**** Data listing ****
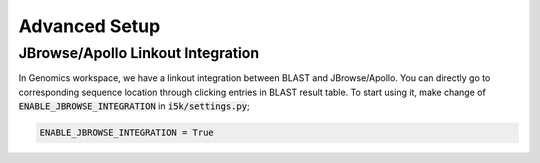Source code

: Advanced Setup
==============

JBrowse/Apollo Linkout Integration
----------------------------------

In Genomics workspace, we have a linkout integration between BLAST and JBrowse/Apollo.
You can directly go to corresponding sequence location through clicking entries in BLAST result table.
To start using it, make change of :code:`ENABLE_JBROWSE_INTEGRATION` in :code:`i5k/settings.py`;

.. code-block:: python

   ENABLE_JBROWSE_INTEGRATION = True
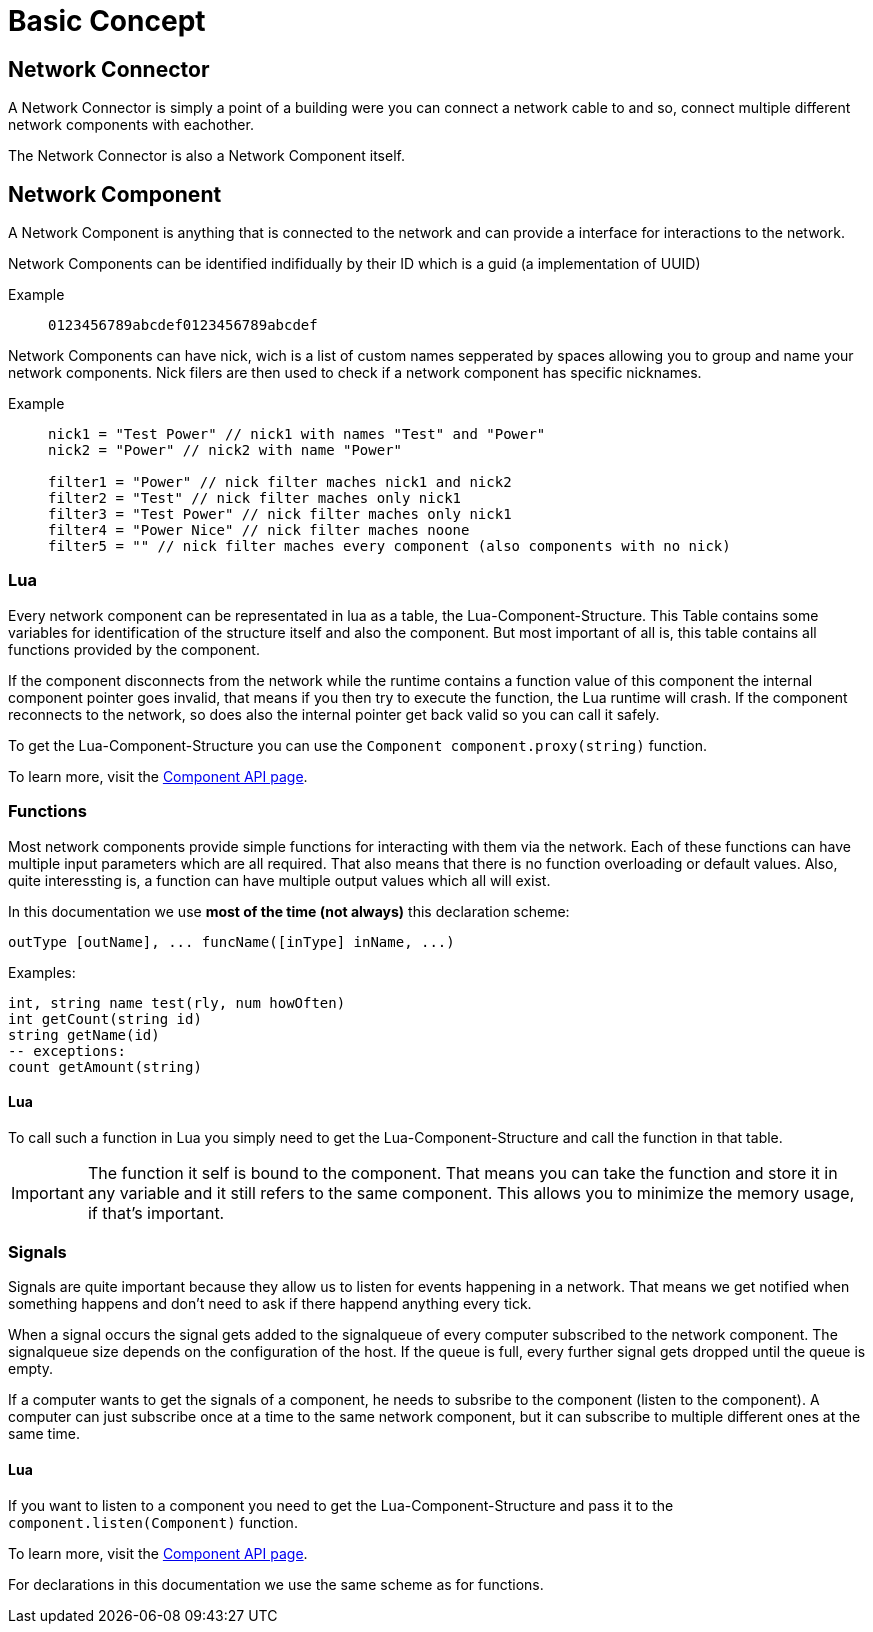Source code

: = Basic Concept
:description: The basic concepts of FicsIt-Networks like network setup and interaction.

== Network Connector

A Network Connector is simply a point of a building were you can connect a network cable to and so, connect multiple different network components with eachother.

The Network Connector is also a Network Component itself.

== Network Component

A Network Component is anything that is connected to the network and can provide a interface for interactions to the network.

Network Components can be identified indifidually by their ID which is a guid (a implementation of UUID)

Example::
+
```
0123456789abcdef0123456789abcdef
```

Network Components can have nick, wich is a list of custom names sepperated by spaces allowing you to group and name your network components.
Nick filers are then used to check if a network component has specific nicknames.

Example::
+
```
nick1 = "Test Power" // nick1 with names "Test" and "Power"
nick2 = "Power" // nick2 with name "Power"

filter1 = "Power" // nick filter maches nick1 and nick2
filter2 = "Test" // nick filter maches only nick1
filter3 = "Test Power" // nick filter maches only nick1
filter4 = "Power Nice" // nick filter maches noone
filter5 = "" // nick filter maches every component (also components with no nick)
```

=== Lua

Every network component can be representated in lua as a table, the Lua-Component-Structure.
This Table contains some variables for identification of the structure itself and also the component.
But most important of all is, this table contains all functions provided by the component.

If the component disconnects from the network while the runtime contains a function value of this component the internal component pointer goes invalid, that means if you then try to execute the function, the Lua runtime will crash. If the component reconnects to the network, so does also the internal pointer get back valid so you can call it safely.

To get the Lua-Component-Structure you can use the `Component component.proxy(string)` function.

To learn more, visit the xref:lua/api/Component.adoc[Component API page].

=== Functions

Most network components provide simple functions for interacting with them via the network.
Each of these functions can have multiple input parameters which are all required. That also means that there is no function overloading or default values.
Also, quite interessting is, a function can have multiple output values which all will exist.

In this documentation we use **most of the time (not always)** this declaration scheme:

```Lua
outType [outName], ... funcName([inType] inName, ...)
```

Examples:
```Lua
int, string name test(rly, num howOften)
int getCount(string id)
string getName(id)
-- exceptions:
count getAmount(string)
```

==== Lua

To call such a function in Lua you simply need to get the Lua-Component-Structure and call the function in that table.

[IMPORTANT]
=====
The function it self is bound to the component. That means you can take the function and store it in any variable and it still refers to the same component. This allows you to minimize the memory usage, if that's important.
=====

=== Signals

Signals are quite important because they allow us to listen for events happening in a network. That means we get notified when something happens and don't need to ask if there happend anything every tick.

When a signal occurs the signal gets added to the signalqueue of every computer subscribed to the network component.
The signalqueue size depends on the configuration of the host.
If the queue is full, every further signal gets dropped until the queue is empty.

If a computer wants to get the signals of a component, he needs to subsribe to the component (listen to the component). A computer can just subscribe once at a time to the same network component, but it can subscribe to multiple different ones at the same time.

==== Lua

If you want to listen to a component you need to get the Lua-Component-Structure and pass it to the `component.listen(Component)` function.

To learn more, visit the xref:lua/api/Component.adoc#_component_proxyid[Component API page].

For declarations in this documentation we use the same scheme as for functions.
****
# Exercise prompt
Leave the pictures out. Otherwise, output the listing above exactly.

# Result of this exercise
Source code

: Advanced Setup
==============

JBrowse/Apollo Linkout Integration
----------------------------------

In Genomics workspace, we have a linkout integration between BLAST and JBrowse/Apollo.
You can directly go to corresponding sequence location through clicking entries in BLAST result table.
To start using it, make change of :code:`ENABLE_JBROWSE_INTEGRATION` in :code:`i5k/settings.py`;

.. code-block:: python

   ENABLE_JBROWSE_INTEGRATION = True
Source code

: = Basic Concept
:description: The basic concepts of FicsIt-Networks like network setup and interaction.

== Network Connector

A Network Connector is simply a point of a building were you can connect a network cable to and so, connect multiple different network components with eachother.

The Network Connector is also a Network Component itself.

== Network Component

A Network Component is anything that is connected to the network and can provide a interface for interactions to the network.

Network Components can be identified indifidually by their ID which is a guid (a implementation of UUID)

Example::
+
```
0123456789abcdef0123456789abcdef
```

Network Components can have nick, wich is a list of custom names sepperated by spaces allowing you to group and name your network components.
Nick filers are then used to check if a network component has specific nicknames.

Example::
+
```
nick1 = "Test Power" // nick1 with names "Test" and "Power"
nick2 = "Power" // nick2 with name "Power"

filter1 = "Power" // nick filter maches nick1 and nick2
filter2 = "Test" // nick filter maches only nick1
filter3 = "Test Power" // nick filter maches only nick1
filter4 = "Power Nice" // nick filter maches noone
filter5 = "" // nick filter maches every component (also components with no nick)
```

=== Lua

Every network component can be representated in lua as a table, the Lua-Component-Structure.
This Table contains some variables for identification of the structure itself and also the component.
But most important of all is, this table contains all functions provided by the component.

If the component disconnects from the network while the runtime contains a function value of this component the internal component pointer goes invalid, that means if you then try to execute the function, the Lua runtime will crash. If the component reconnects to the network, so does also the internal pointer get back valid so you can call it safely.

To get the Lua-Component-Structure you can use the `Component component.proxy(string)` function.

To learn more, visit the xref:lua/api/Component.adoc[Component API page].

=== Functions

Most network components provide simple functions for interacting with them via the network.
Each of these functions can have multiple input parameters which are all required. That also means that there is no function overloading or default values.
Also, quite interessting is, a function can have multiple output values which all will exist.

In this documentation we use **most of the time (not always)** this declaration scheme:

```Lua
outType [outName], ... funcName([inType] inName, ...)
```

Examples:
```Lua
int, string name test(rly, num howOften)
int getCount(string id)
string getName(id)
-- exceptions:
count getAmount(string)
```

==== Lua

To call such a function in Lua you simply need to get the Lua-Component-Structure and call the function in that table.

[IMPORTANT]
=====
The function it self is bound to the component. That means you can take the function and store it in any variable and it still refers to the same component. This allows you to minimize the memory usage, if that's important.
=====

=== Signals

Signals are quite important because they allow us to listen for events happening in a network. That means we get notified when something happens and don't need to ask if there happend anything every tick.

When a signal occurs the signal gets added to the signalqueue of every computer subscribed to the network component.
The signalqueue size depends on the configuration of the host.
If the queue is full, every further signal gets dropped until the queue is empty.

If a computer wants to get the signals of a component, he needs to subsribe to the component (listen to the component). A computer can just subscribe once at a time to the same network component, but it can subscribe to multiple different ones at the same time.

==== Lua

If you want to listen to a component you need to get the Lua-Component-Structure and pass it to the `component.listen(Component)` function.

To learn more, visit the xref:lua/api/Component.adoc#_component_proxyid[Component API page].

For declarations in this documentation we use the same scheme as for functions.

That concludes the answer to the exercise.